== Segment start ==

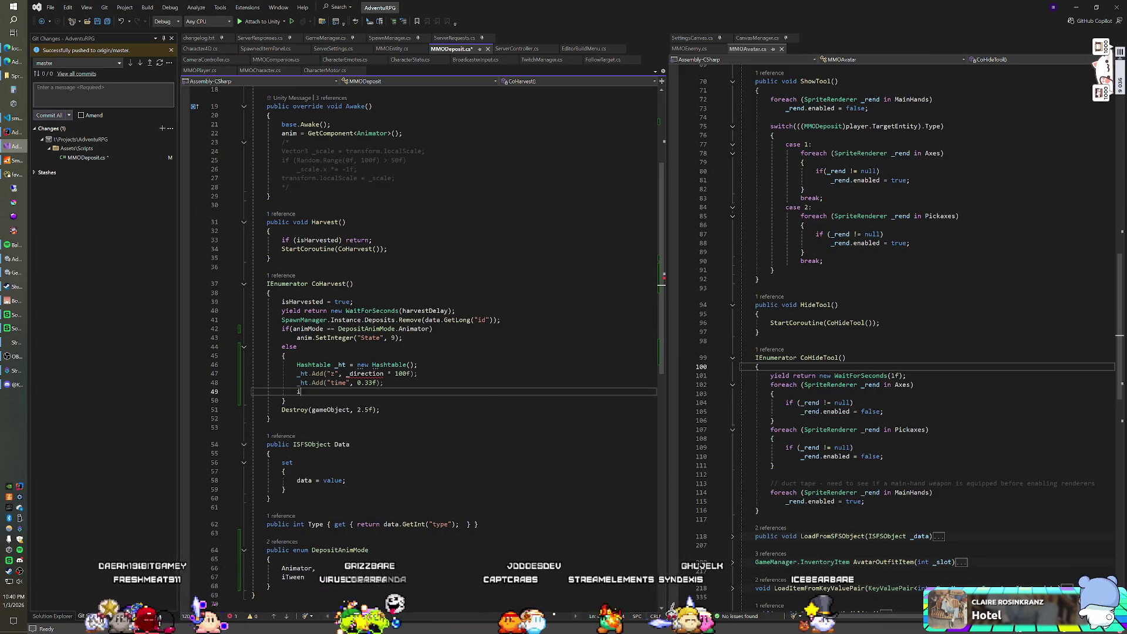
type("iTween.RotateBy(")
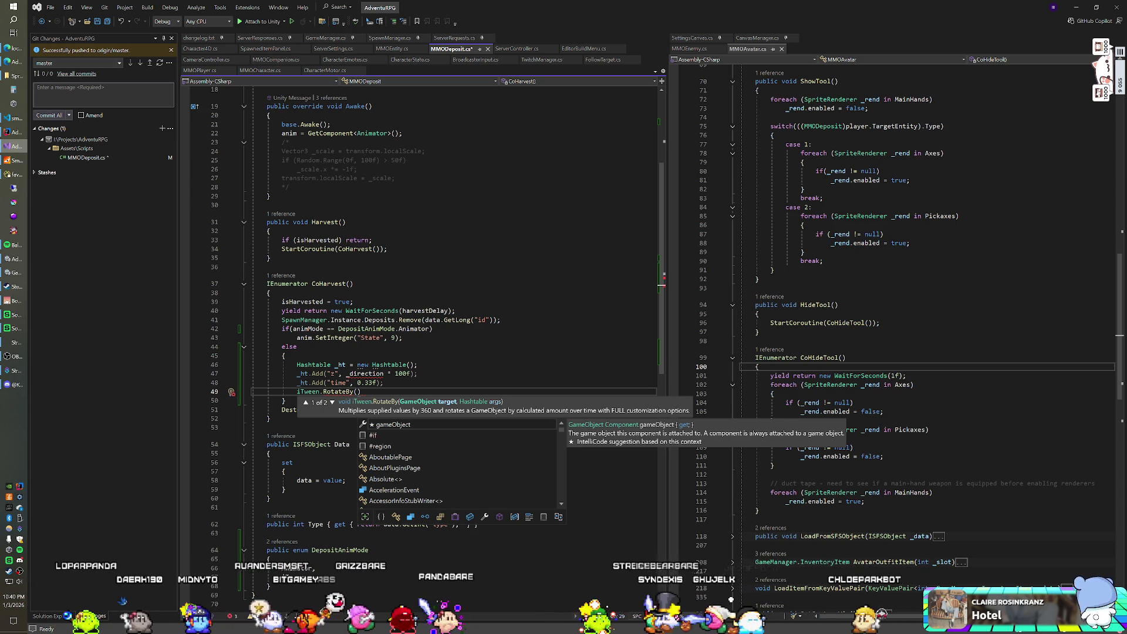
key("BackSpace")
key("BackSpace")
key("BackSpace")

== Segment end ==

* About this exercise:
Leave the images out and transcribe the rest of the material exactly.

* Task response:
type("iTween.RotateBy(")
key("BackSpace")
key("BackSpace")
key("BackSpace")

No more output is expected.